7月9日这天,列车翻越过秦岭之后,又经过了宝鸡、天水、兰州、西宁等站点。晚7点过,开始在广阔的草原上行驶。这时候,收到朋友色波发来的一个短信,问我们过青海湖没有?我回复说,还没有,但可能快了。晚8点,果然就看见了青海湖。但火车距离湖面很远,连湖的形状都显示不出来,只看见天际一线发光的湖水。

从成都到西宁这一段是不能算做青藏铁路的。青藏铁路的起始点在西宁。也就是说,从这时候开始,我们才算是真正迈上了青藏铁路的旅程。
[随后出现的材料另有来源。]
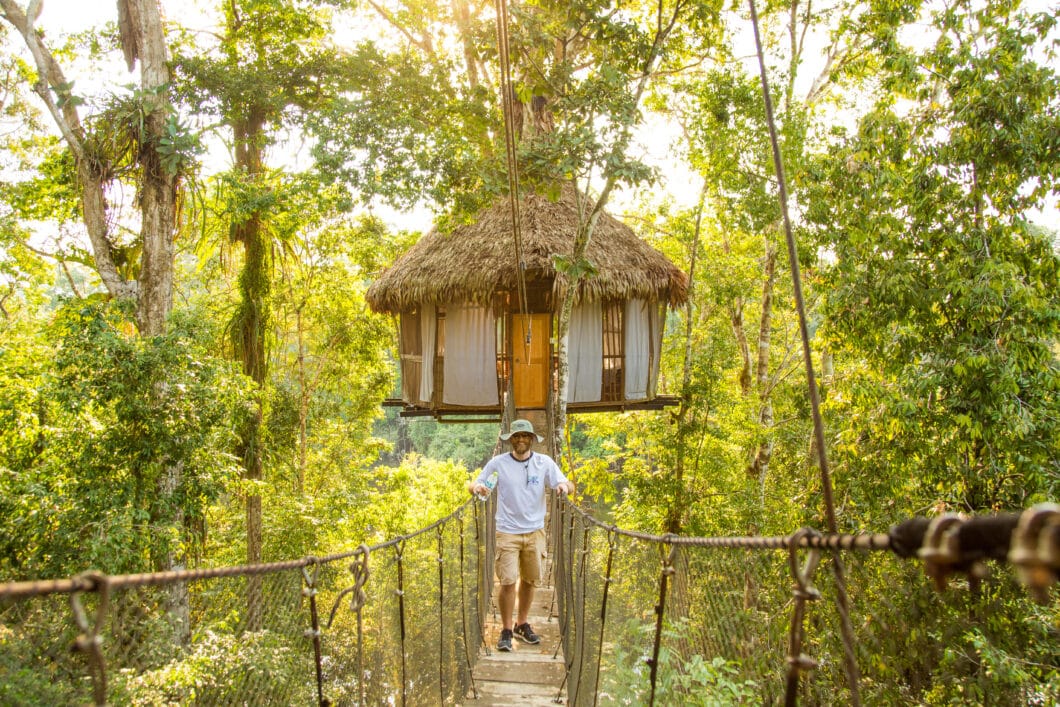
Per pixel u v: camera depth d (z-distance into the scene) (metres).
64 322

我们这个4号车厢里有一帮60岁左右的男女,是组团去西藏旅游的。其中有两个老头,从他们的言谈中判断,可能是以前国营企业的干部。也就是说,他们身上有工人的气质的,也有干部的味道。只要不睡觉的时候,他们都在和同车厢的几个二十出头的年轻人谈论国家大事。那几个年轻人像是大学毕业不久。后来我得知,他们不是去拉萨旅游,而是去格尔木工作的。其中一个老头曾询问年轻人,现在大学生关心什么问题?年轻人做了一些介绍。老头一直带着微笑倾听,最后,他感叹了一句:“是的,现在的大学生越来越不关心政治。”老头是从政治年代过来的,很显然,他现在还保持着对政治的热情。他不仅跟年轻人讲述一些政治历史的掌故,也在讲述中附带出一些个人观点。我后来悄悄对妻子说,回去一定要告诉我们的朋友李中茂,他编的《文摘周报》真的很有影响力。因为我发现,老头的大多数谈资都来源于这份报纸,包括他的那些观点,无不是受了《文摘周报》上那些文章的影响。我之所以得出这样的结论,是因为我也是《文摘周报》的一名忠实读者。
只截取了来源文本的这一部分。